Investigative journalists give their audience insight into government, businesses and even individuals that might not otherwise be accountable to the average citizen. In many cases, the subjects of these reports often wish the topics remain undisclosed to the public.
The winners of Missouri’s A-Mark Prize for Investigation Journalism showed excellence in their fact-finding, exhibiting the exceptional skill and effort required to develop information into news reports on topics that might otherwise have gone unknown to their wider audience.
A total of 16 A-Mark entries were received, showcasing reporting from every corner of Missouri and by newsrooms of every size, from single staff newspapers to multi-journalist teams.
Receiving the third-place prize was Echo Menges and the Edina Sentinel for reporting on the Sunshine Law trial Tobler v. Scotland County Hospital. Menges’ reporting represents the kind of high-impact, public accountability journalism that defines investigative reporting. This entry exposed secret meetings, procedural violations, and efforts to suppress media access to a public courtroom. It was produced entirely by Menges and reflects her initiative, persistence and deep commitment to open government.
The second place A-Mark Prize winner is KMOV’s team of investigative reporter Lauren Trager, producer Emily Beck, and photojournalists Noah Brooks and Mark Hadler. Their series, Inspectors Under Inspection, exemplifies investigative reporting’s core mission to expose wrongdoing, hold the powerful accountable and give a voice to those blindsided by systemic failure. The relentless, detail-oriented reporting uncovered what some experts called a deeply troubling misuse of millions in pandemic-relief dollars by the City of St. Louis.
First place for the A-Mark Prize for Investigative Journalism was presented to Katie Moore, Glenn E. Rice and Bill Lukitsch with The Kansas City Star, who after a police chase killed two bystanders embarked on a yearlong investigation into how police agencies handle pursuits.
Reporters filed more than 140 public records requests with over 70 area agencies, gathering investigative case files, dashboard camera recordings and legal settlements. They also spoke with more than 60 people, including innocent bystanders who were injured in police chases, families of victims killed in pursuits, police officials, attorneys, politicians and academics who have been studying the topic for decades.

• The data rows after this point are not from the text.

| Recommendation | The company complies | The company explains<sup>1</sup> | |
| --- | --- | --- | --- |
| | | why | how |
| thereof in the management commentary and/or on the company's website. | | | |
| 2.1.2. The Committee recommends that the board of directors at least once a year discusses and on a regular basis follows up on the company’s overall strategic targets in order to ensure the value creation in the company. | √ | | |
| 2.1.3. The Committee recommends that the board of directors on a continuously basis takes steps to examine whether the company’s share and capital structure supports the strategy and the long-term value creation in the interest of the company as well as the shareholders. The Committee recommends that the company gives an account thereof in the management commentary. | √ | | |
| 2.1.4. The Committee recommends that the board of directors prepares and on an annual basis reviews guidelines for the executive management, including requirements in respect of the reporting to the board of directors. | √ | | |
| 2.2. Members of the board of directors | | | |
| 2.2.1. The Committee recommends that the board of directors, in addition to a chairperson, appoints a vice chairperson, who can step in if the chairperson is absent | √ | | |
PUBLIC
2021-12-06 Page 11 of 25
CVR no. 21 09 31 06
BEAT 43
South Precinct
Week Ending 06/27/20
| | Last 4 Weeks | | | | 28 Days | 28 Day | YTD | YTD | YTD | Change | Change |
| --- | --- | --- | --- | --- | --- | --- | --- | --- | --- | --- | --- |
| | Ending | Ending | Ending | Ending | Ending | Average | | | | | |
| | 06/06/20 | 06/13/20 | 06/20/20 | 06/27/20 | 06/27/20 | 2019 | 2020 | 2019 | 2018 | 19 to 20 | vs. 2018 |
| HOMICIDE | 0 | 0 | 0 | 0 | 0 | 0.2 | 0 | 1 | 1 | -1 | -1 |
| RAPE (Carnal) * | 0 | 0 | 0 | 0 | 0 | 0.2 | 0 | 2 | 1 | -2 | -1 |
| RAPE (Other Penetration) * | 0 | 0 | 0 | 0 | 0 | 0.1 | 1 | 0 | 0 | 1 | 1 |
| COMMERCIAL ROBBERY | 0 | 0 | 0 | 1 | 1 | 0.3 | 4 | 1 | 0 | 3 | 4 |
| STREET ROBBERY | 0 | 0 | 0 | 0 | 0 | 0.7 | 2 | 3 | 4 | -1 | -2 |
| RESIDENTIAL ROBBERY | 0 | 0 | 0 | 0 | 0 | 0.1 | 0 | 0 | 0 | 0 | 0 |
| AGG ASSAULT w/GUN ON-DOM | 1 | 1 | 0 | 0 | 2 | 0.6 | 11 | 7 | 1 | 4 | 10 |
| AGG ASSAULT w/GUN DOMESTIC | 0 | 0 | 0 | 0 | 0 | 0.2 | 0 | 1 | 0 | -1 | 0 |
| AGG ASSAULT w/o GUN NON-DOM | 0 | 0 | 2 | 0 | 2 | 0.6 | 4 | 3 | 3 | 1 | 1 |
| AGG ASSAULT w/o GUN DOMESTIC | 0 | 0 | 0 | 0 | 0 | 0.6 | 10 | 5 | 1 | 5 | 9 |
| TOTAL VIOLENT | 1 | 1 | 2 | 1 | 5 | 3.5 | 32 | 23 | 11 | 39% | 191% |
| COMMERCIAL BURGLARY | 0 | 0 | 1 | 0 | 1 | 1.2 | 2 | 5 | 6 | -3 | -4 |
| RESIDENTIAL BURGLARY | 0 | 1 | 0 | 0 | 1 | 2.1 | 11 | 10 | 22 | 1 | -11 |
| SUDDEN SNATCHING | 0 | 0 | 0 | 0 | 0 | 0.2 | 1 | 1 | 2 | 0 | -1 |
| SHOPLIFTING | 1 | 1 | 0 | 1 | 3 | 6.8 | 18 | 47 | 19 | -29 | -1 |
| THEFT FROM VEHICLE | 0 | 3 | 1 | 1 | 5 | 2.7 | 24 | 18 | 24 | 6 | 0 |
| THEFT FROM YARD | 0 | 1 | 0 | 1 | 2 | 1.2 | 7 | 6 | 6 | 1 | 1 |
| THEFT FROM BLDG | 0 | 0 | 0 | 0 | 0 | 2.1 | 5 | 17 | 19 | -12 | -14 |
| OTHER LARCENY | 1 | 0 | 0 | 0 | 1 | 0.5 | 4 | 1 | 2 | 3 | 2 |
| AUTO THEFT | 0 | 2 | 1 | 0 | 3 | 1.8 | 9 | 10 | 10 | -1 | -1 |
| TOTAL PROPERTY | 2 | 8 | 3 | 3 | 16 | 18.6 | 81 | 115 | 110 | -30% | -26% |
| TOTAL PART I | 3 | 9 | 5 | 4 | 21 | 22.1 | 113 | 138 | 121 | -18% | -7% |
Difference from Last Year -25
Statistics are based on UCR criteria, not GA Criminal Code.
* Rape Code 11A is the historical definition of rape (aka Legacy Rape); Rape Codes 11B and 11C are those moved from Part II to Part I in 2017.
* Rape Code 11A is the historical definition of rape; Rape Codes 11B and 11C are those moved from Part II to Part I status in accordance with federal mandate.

The reporters also found that cities across the Kansas City metro area have paid millions of dollars to settle lawsuits filed by the families of innocent people killed or hurt in police chase crashes. The reporting has also prompted elected officials to call for reviews of police pursuit policies and procedures.
The A-Mark Prize for Investigative Reporting was open to all news media organizations based in Missouri and their staff members, including newspapers, broadcast outlets and digital-only platforms. Freelance journalists based in Missouri whose reporting is published or aired by Missouri news media organizations were also eligible to enter.
Awards were presented Saturday, Sept. 13, during Missouri Press Association’s 159th Annual Convention and Tradeshow in Wildwood, Mo.